Basically, he’s a doubles hitter with a good batting average at a tough position at the top of a lineup on a good team. Matt Carpenter rode a similar equation to greatness last year.
Of course we’ve left out the obvious part until last. Lowrie had 662 plate appearances last year, and his career high was 387 going into the season. He’s missed time due to: right thigh strains, concussions, a fractured right ankle (surgery), mono, non-fracture ankle problems, foot bruises, neck strains, and right hand soreness. Last year, he achieved his career high despite missing a few games due to that random ailments. He has to be considered more likely to hit the DL going forward than your average player.

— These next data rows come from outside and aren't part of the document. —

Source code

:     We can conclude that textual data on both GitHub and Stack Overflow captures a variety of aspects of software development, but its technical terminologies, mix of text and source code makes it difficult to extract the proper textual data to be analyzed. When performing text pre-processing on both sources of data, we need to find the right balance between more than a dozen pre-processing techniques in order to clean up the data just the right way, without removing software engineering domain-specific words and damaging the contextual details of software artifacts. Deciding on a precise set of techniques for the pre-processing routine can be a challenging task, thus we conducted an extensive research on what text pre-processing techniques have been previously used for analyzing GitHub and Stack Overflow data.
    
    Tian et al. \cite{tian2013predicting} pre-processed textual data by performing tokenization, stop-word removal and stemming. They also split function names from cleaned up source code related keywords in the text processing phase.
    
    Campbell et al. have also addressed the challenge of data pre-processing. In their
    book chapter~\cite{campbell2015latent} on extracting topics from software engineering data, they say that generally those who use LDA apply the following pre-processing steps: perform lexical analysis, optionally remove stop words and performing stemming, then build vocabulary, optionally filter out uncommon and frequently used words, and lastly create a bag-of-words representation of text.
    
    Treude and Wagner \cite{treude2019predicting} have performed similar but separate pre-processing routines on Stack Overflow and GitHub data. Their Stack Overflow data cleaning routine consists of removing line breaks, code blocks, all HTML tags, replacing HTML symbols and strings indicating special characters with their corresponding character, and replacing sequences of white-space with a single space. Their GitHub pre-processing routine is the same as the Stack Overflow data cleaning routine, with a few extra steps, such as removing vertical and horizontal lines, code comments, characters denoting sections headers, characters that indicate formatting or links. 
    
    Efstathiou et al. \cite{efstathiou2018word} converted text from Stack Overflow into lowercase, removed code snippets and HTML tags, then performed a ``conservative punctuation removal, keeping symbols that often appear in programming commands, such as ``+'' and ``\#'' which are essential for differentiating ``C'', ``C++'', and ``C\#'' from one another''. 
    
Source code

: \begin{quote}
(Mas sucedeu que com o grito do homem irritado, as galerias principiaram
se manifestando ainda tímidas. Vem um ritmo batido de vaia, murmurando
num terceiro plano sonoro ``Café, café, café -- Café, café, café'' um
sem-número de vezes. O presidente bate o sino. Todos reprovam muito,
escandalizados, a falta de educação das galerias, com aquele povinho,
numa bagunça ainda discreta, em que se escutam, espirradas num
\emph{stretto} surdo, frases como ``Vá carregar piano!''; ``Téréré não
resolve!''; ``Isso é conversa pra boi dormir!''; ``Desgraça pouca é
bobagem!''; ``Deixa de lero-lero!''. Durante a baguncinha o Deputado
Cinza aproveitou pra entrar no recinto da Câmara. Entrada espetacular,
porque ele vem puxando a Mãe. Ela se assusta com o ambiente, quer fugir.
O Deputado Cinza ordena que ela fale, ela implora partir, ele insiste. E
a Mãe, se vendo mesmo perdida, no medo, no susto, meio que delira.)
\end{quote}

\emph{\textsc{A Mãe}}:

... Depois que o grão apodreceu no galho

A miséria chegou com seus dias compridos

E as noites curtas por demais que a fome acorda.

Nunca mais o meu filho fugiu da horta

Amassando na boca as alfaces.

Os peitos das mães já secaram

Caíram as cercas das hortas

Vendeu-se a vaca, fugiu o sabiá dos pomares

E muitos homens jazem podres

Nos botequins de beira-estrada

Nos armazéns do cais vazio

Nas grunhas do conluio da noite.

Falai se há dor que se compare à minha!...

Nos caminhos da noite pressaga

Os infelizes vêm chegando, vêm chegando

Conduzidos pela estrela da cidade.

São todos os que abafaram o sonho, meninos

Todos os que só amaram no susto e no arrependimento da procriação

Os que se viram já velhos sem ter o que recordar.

His history suggests that banking on 600 plate appearances is folly. Then again, you’ll see that not all of his injuries are of the same scope. He had a healthy year last year but still missed time with thigh, neck and foot problems. He missed massive parts of two years when he fractured an ankle and needed surgery. And Lowrie himself is quick to point this out, as he told me that his worst injuries came from “Collision-type impact injuries that don’t happen a lot in baseball, but for some reason happen to me” when we talked this year.
It’s entirely possible that he’s right. A 29-year-old professional shortstop will strain a hamstring or an abdomen from time to time. You could even call him slightly more injury-prone for it. But the big gaps in Lowrie’s playing time came from collisions in the field. And there’s little evidence that shortstops are more likely to have that problem than other positions.
Given the fact that he’s not a pull hitter, makes good contact and has better-than-league average power, you could take the over on his projected batting average (.264). And if you buy that he can avoid a collision for another year, you could even take the over on his projected playing time (563 PA). Call him a stop-gap or a star, injury prone or unlucky — Jed Lowrie can play.